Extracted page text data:
#####

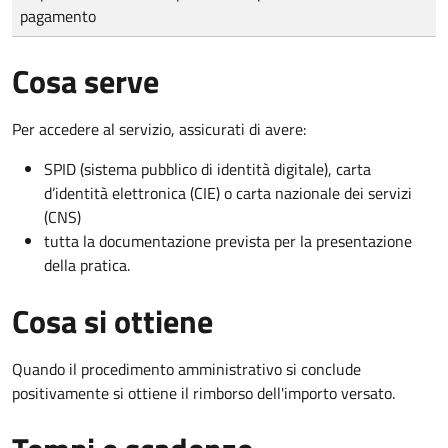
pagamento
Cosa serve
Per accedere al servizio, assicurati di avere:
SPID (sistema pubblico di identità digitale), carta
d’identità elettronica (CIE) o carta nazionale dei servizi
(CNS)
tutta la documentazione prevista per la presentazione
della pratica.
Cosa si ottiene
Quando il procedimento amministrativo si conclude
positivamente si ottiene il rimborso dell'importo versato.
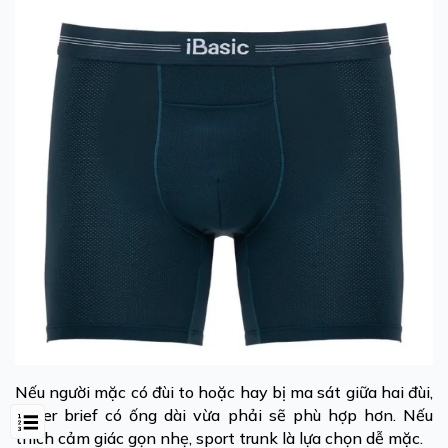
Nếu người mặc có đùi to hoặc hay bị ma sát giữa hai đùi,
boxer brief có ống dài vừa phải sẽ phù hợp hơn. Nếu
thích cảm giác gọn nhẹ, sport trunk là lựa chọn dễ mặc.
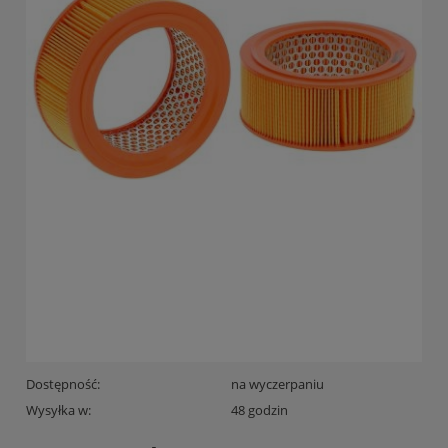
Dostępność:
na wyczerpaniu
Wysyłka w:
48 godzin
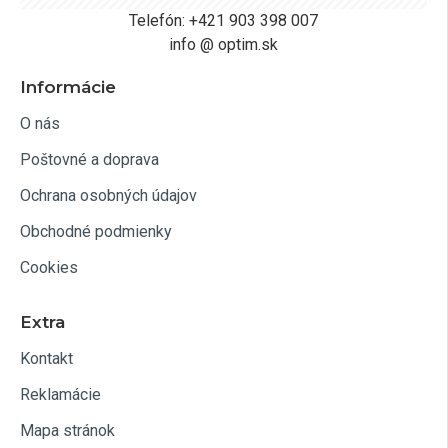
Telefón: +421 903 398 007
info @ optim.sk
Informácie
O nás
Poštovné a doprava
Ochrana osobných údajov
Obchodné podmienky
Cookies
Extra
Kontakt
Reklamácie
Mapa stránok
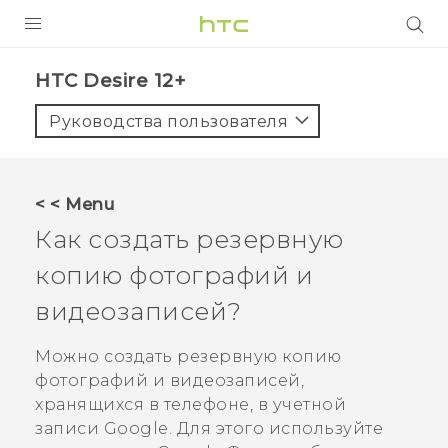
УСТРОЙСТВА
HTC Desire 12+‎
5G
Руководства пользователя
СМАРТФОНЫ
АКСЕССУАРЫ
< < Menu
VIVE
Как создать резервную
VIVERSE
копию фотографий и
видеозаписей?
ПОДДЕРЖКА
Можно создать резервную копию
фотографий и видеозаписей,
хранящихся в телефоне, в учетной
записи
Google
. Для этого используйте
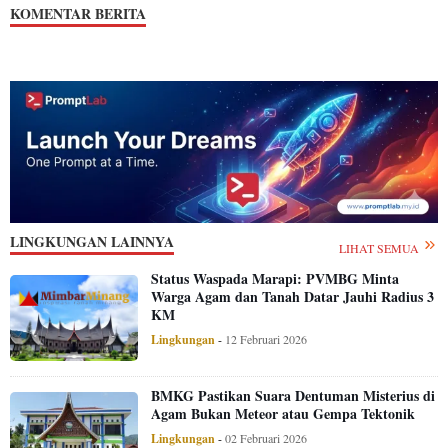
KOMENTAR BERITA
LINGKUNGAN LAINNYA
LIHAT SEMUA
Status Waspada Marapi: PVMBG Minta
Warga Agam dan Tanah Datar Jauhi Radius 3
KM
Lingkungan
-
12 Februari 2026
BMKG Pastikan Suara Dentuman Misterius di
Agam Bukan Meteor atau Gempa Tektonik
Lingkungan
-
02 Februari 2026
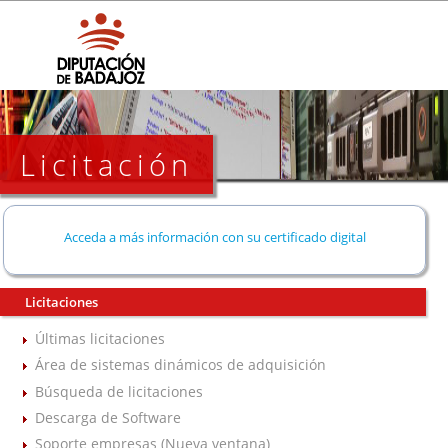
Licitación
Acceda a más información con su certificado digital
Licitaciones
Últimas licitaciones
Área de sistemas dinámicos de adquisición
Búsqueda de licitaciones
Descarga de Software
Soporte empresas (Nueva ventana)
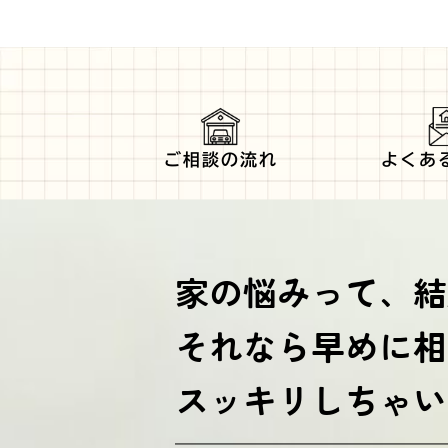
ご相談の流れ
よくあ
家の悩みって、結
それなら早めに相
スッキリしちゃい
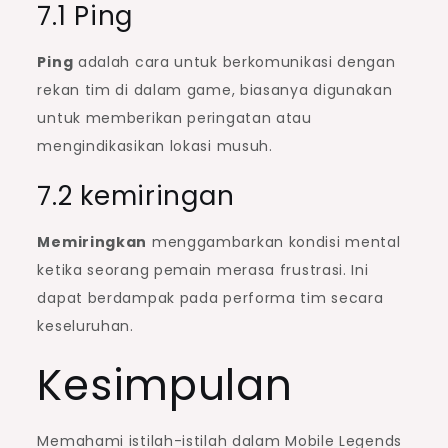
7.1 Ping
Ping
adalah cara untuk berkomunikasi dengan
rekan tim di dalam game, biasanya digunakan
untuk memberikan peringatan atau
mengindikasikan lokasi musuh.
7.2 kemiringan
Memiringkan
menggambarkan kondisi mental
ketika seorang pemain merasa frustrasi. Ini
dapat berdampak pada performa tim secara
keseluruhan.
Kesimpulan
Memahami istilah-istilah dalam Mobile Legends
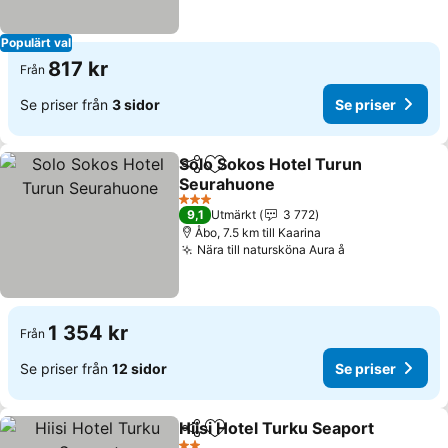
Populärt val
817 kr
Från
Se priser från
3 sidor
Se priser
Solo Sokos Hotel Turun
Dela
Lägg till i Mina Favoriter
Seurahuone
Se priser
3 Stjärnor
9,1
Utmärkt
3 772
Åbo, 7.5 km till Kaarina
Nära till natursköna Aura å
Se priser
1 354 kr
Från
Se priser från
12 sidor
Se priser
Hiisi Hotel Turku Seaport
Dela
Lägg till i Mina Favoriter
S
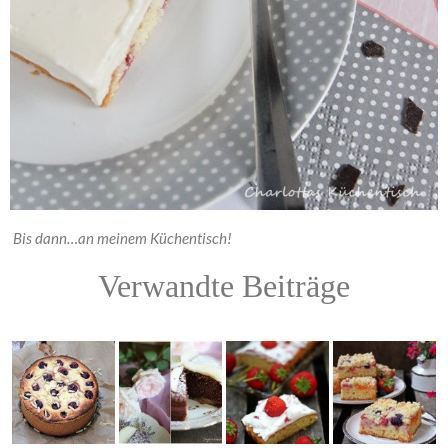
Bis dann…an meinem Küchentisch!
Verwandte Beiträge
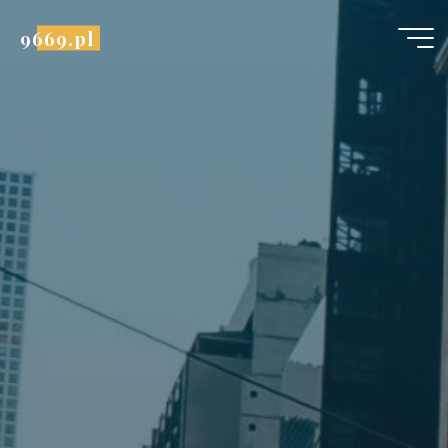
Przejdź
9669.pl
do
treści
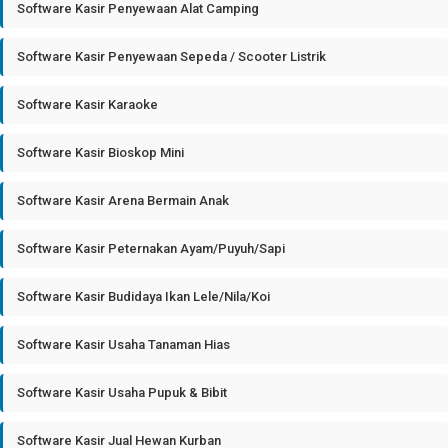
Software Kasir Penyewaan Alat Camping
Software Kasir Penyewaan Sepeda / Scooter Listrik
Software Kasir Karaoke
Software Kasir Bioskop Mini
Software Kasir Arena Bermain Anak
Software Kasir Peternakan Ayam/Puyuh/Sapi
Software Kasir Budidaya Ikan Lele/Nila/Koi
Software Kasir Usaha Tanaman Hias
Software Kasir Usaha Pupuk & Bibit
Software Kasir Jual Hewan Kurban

#####

Exercise aim:
The answer consists of the lines from the one holding "Bis dann…an meinem Küchentisch!" to the end of the records, inclusive, restated exactly and without pictures.

Your solution:
Bis dann…an meinem Küchentisch!
Verwandte Beiträge
Przejdź
9669.pl
do
treści
Software Kasir Penyewaan Alat Camping
Software Kasir Penyewaan Sepeda / Scooter Listrik
Software Kasir Karaoke
Software Kasir Bioskop Mini
Software Kasir Arena Bermain Anak
Software Kasir Peternakan Ayam/Puyuh/Sapi
Software Kasir Budidaya Ikan Lele/Nila/Koi
Software Kasir Usaha Tanaman Hias
Software Kasir Usaha Pupuk & Bibit
Software Kasir Jual Hewan Kurban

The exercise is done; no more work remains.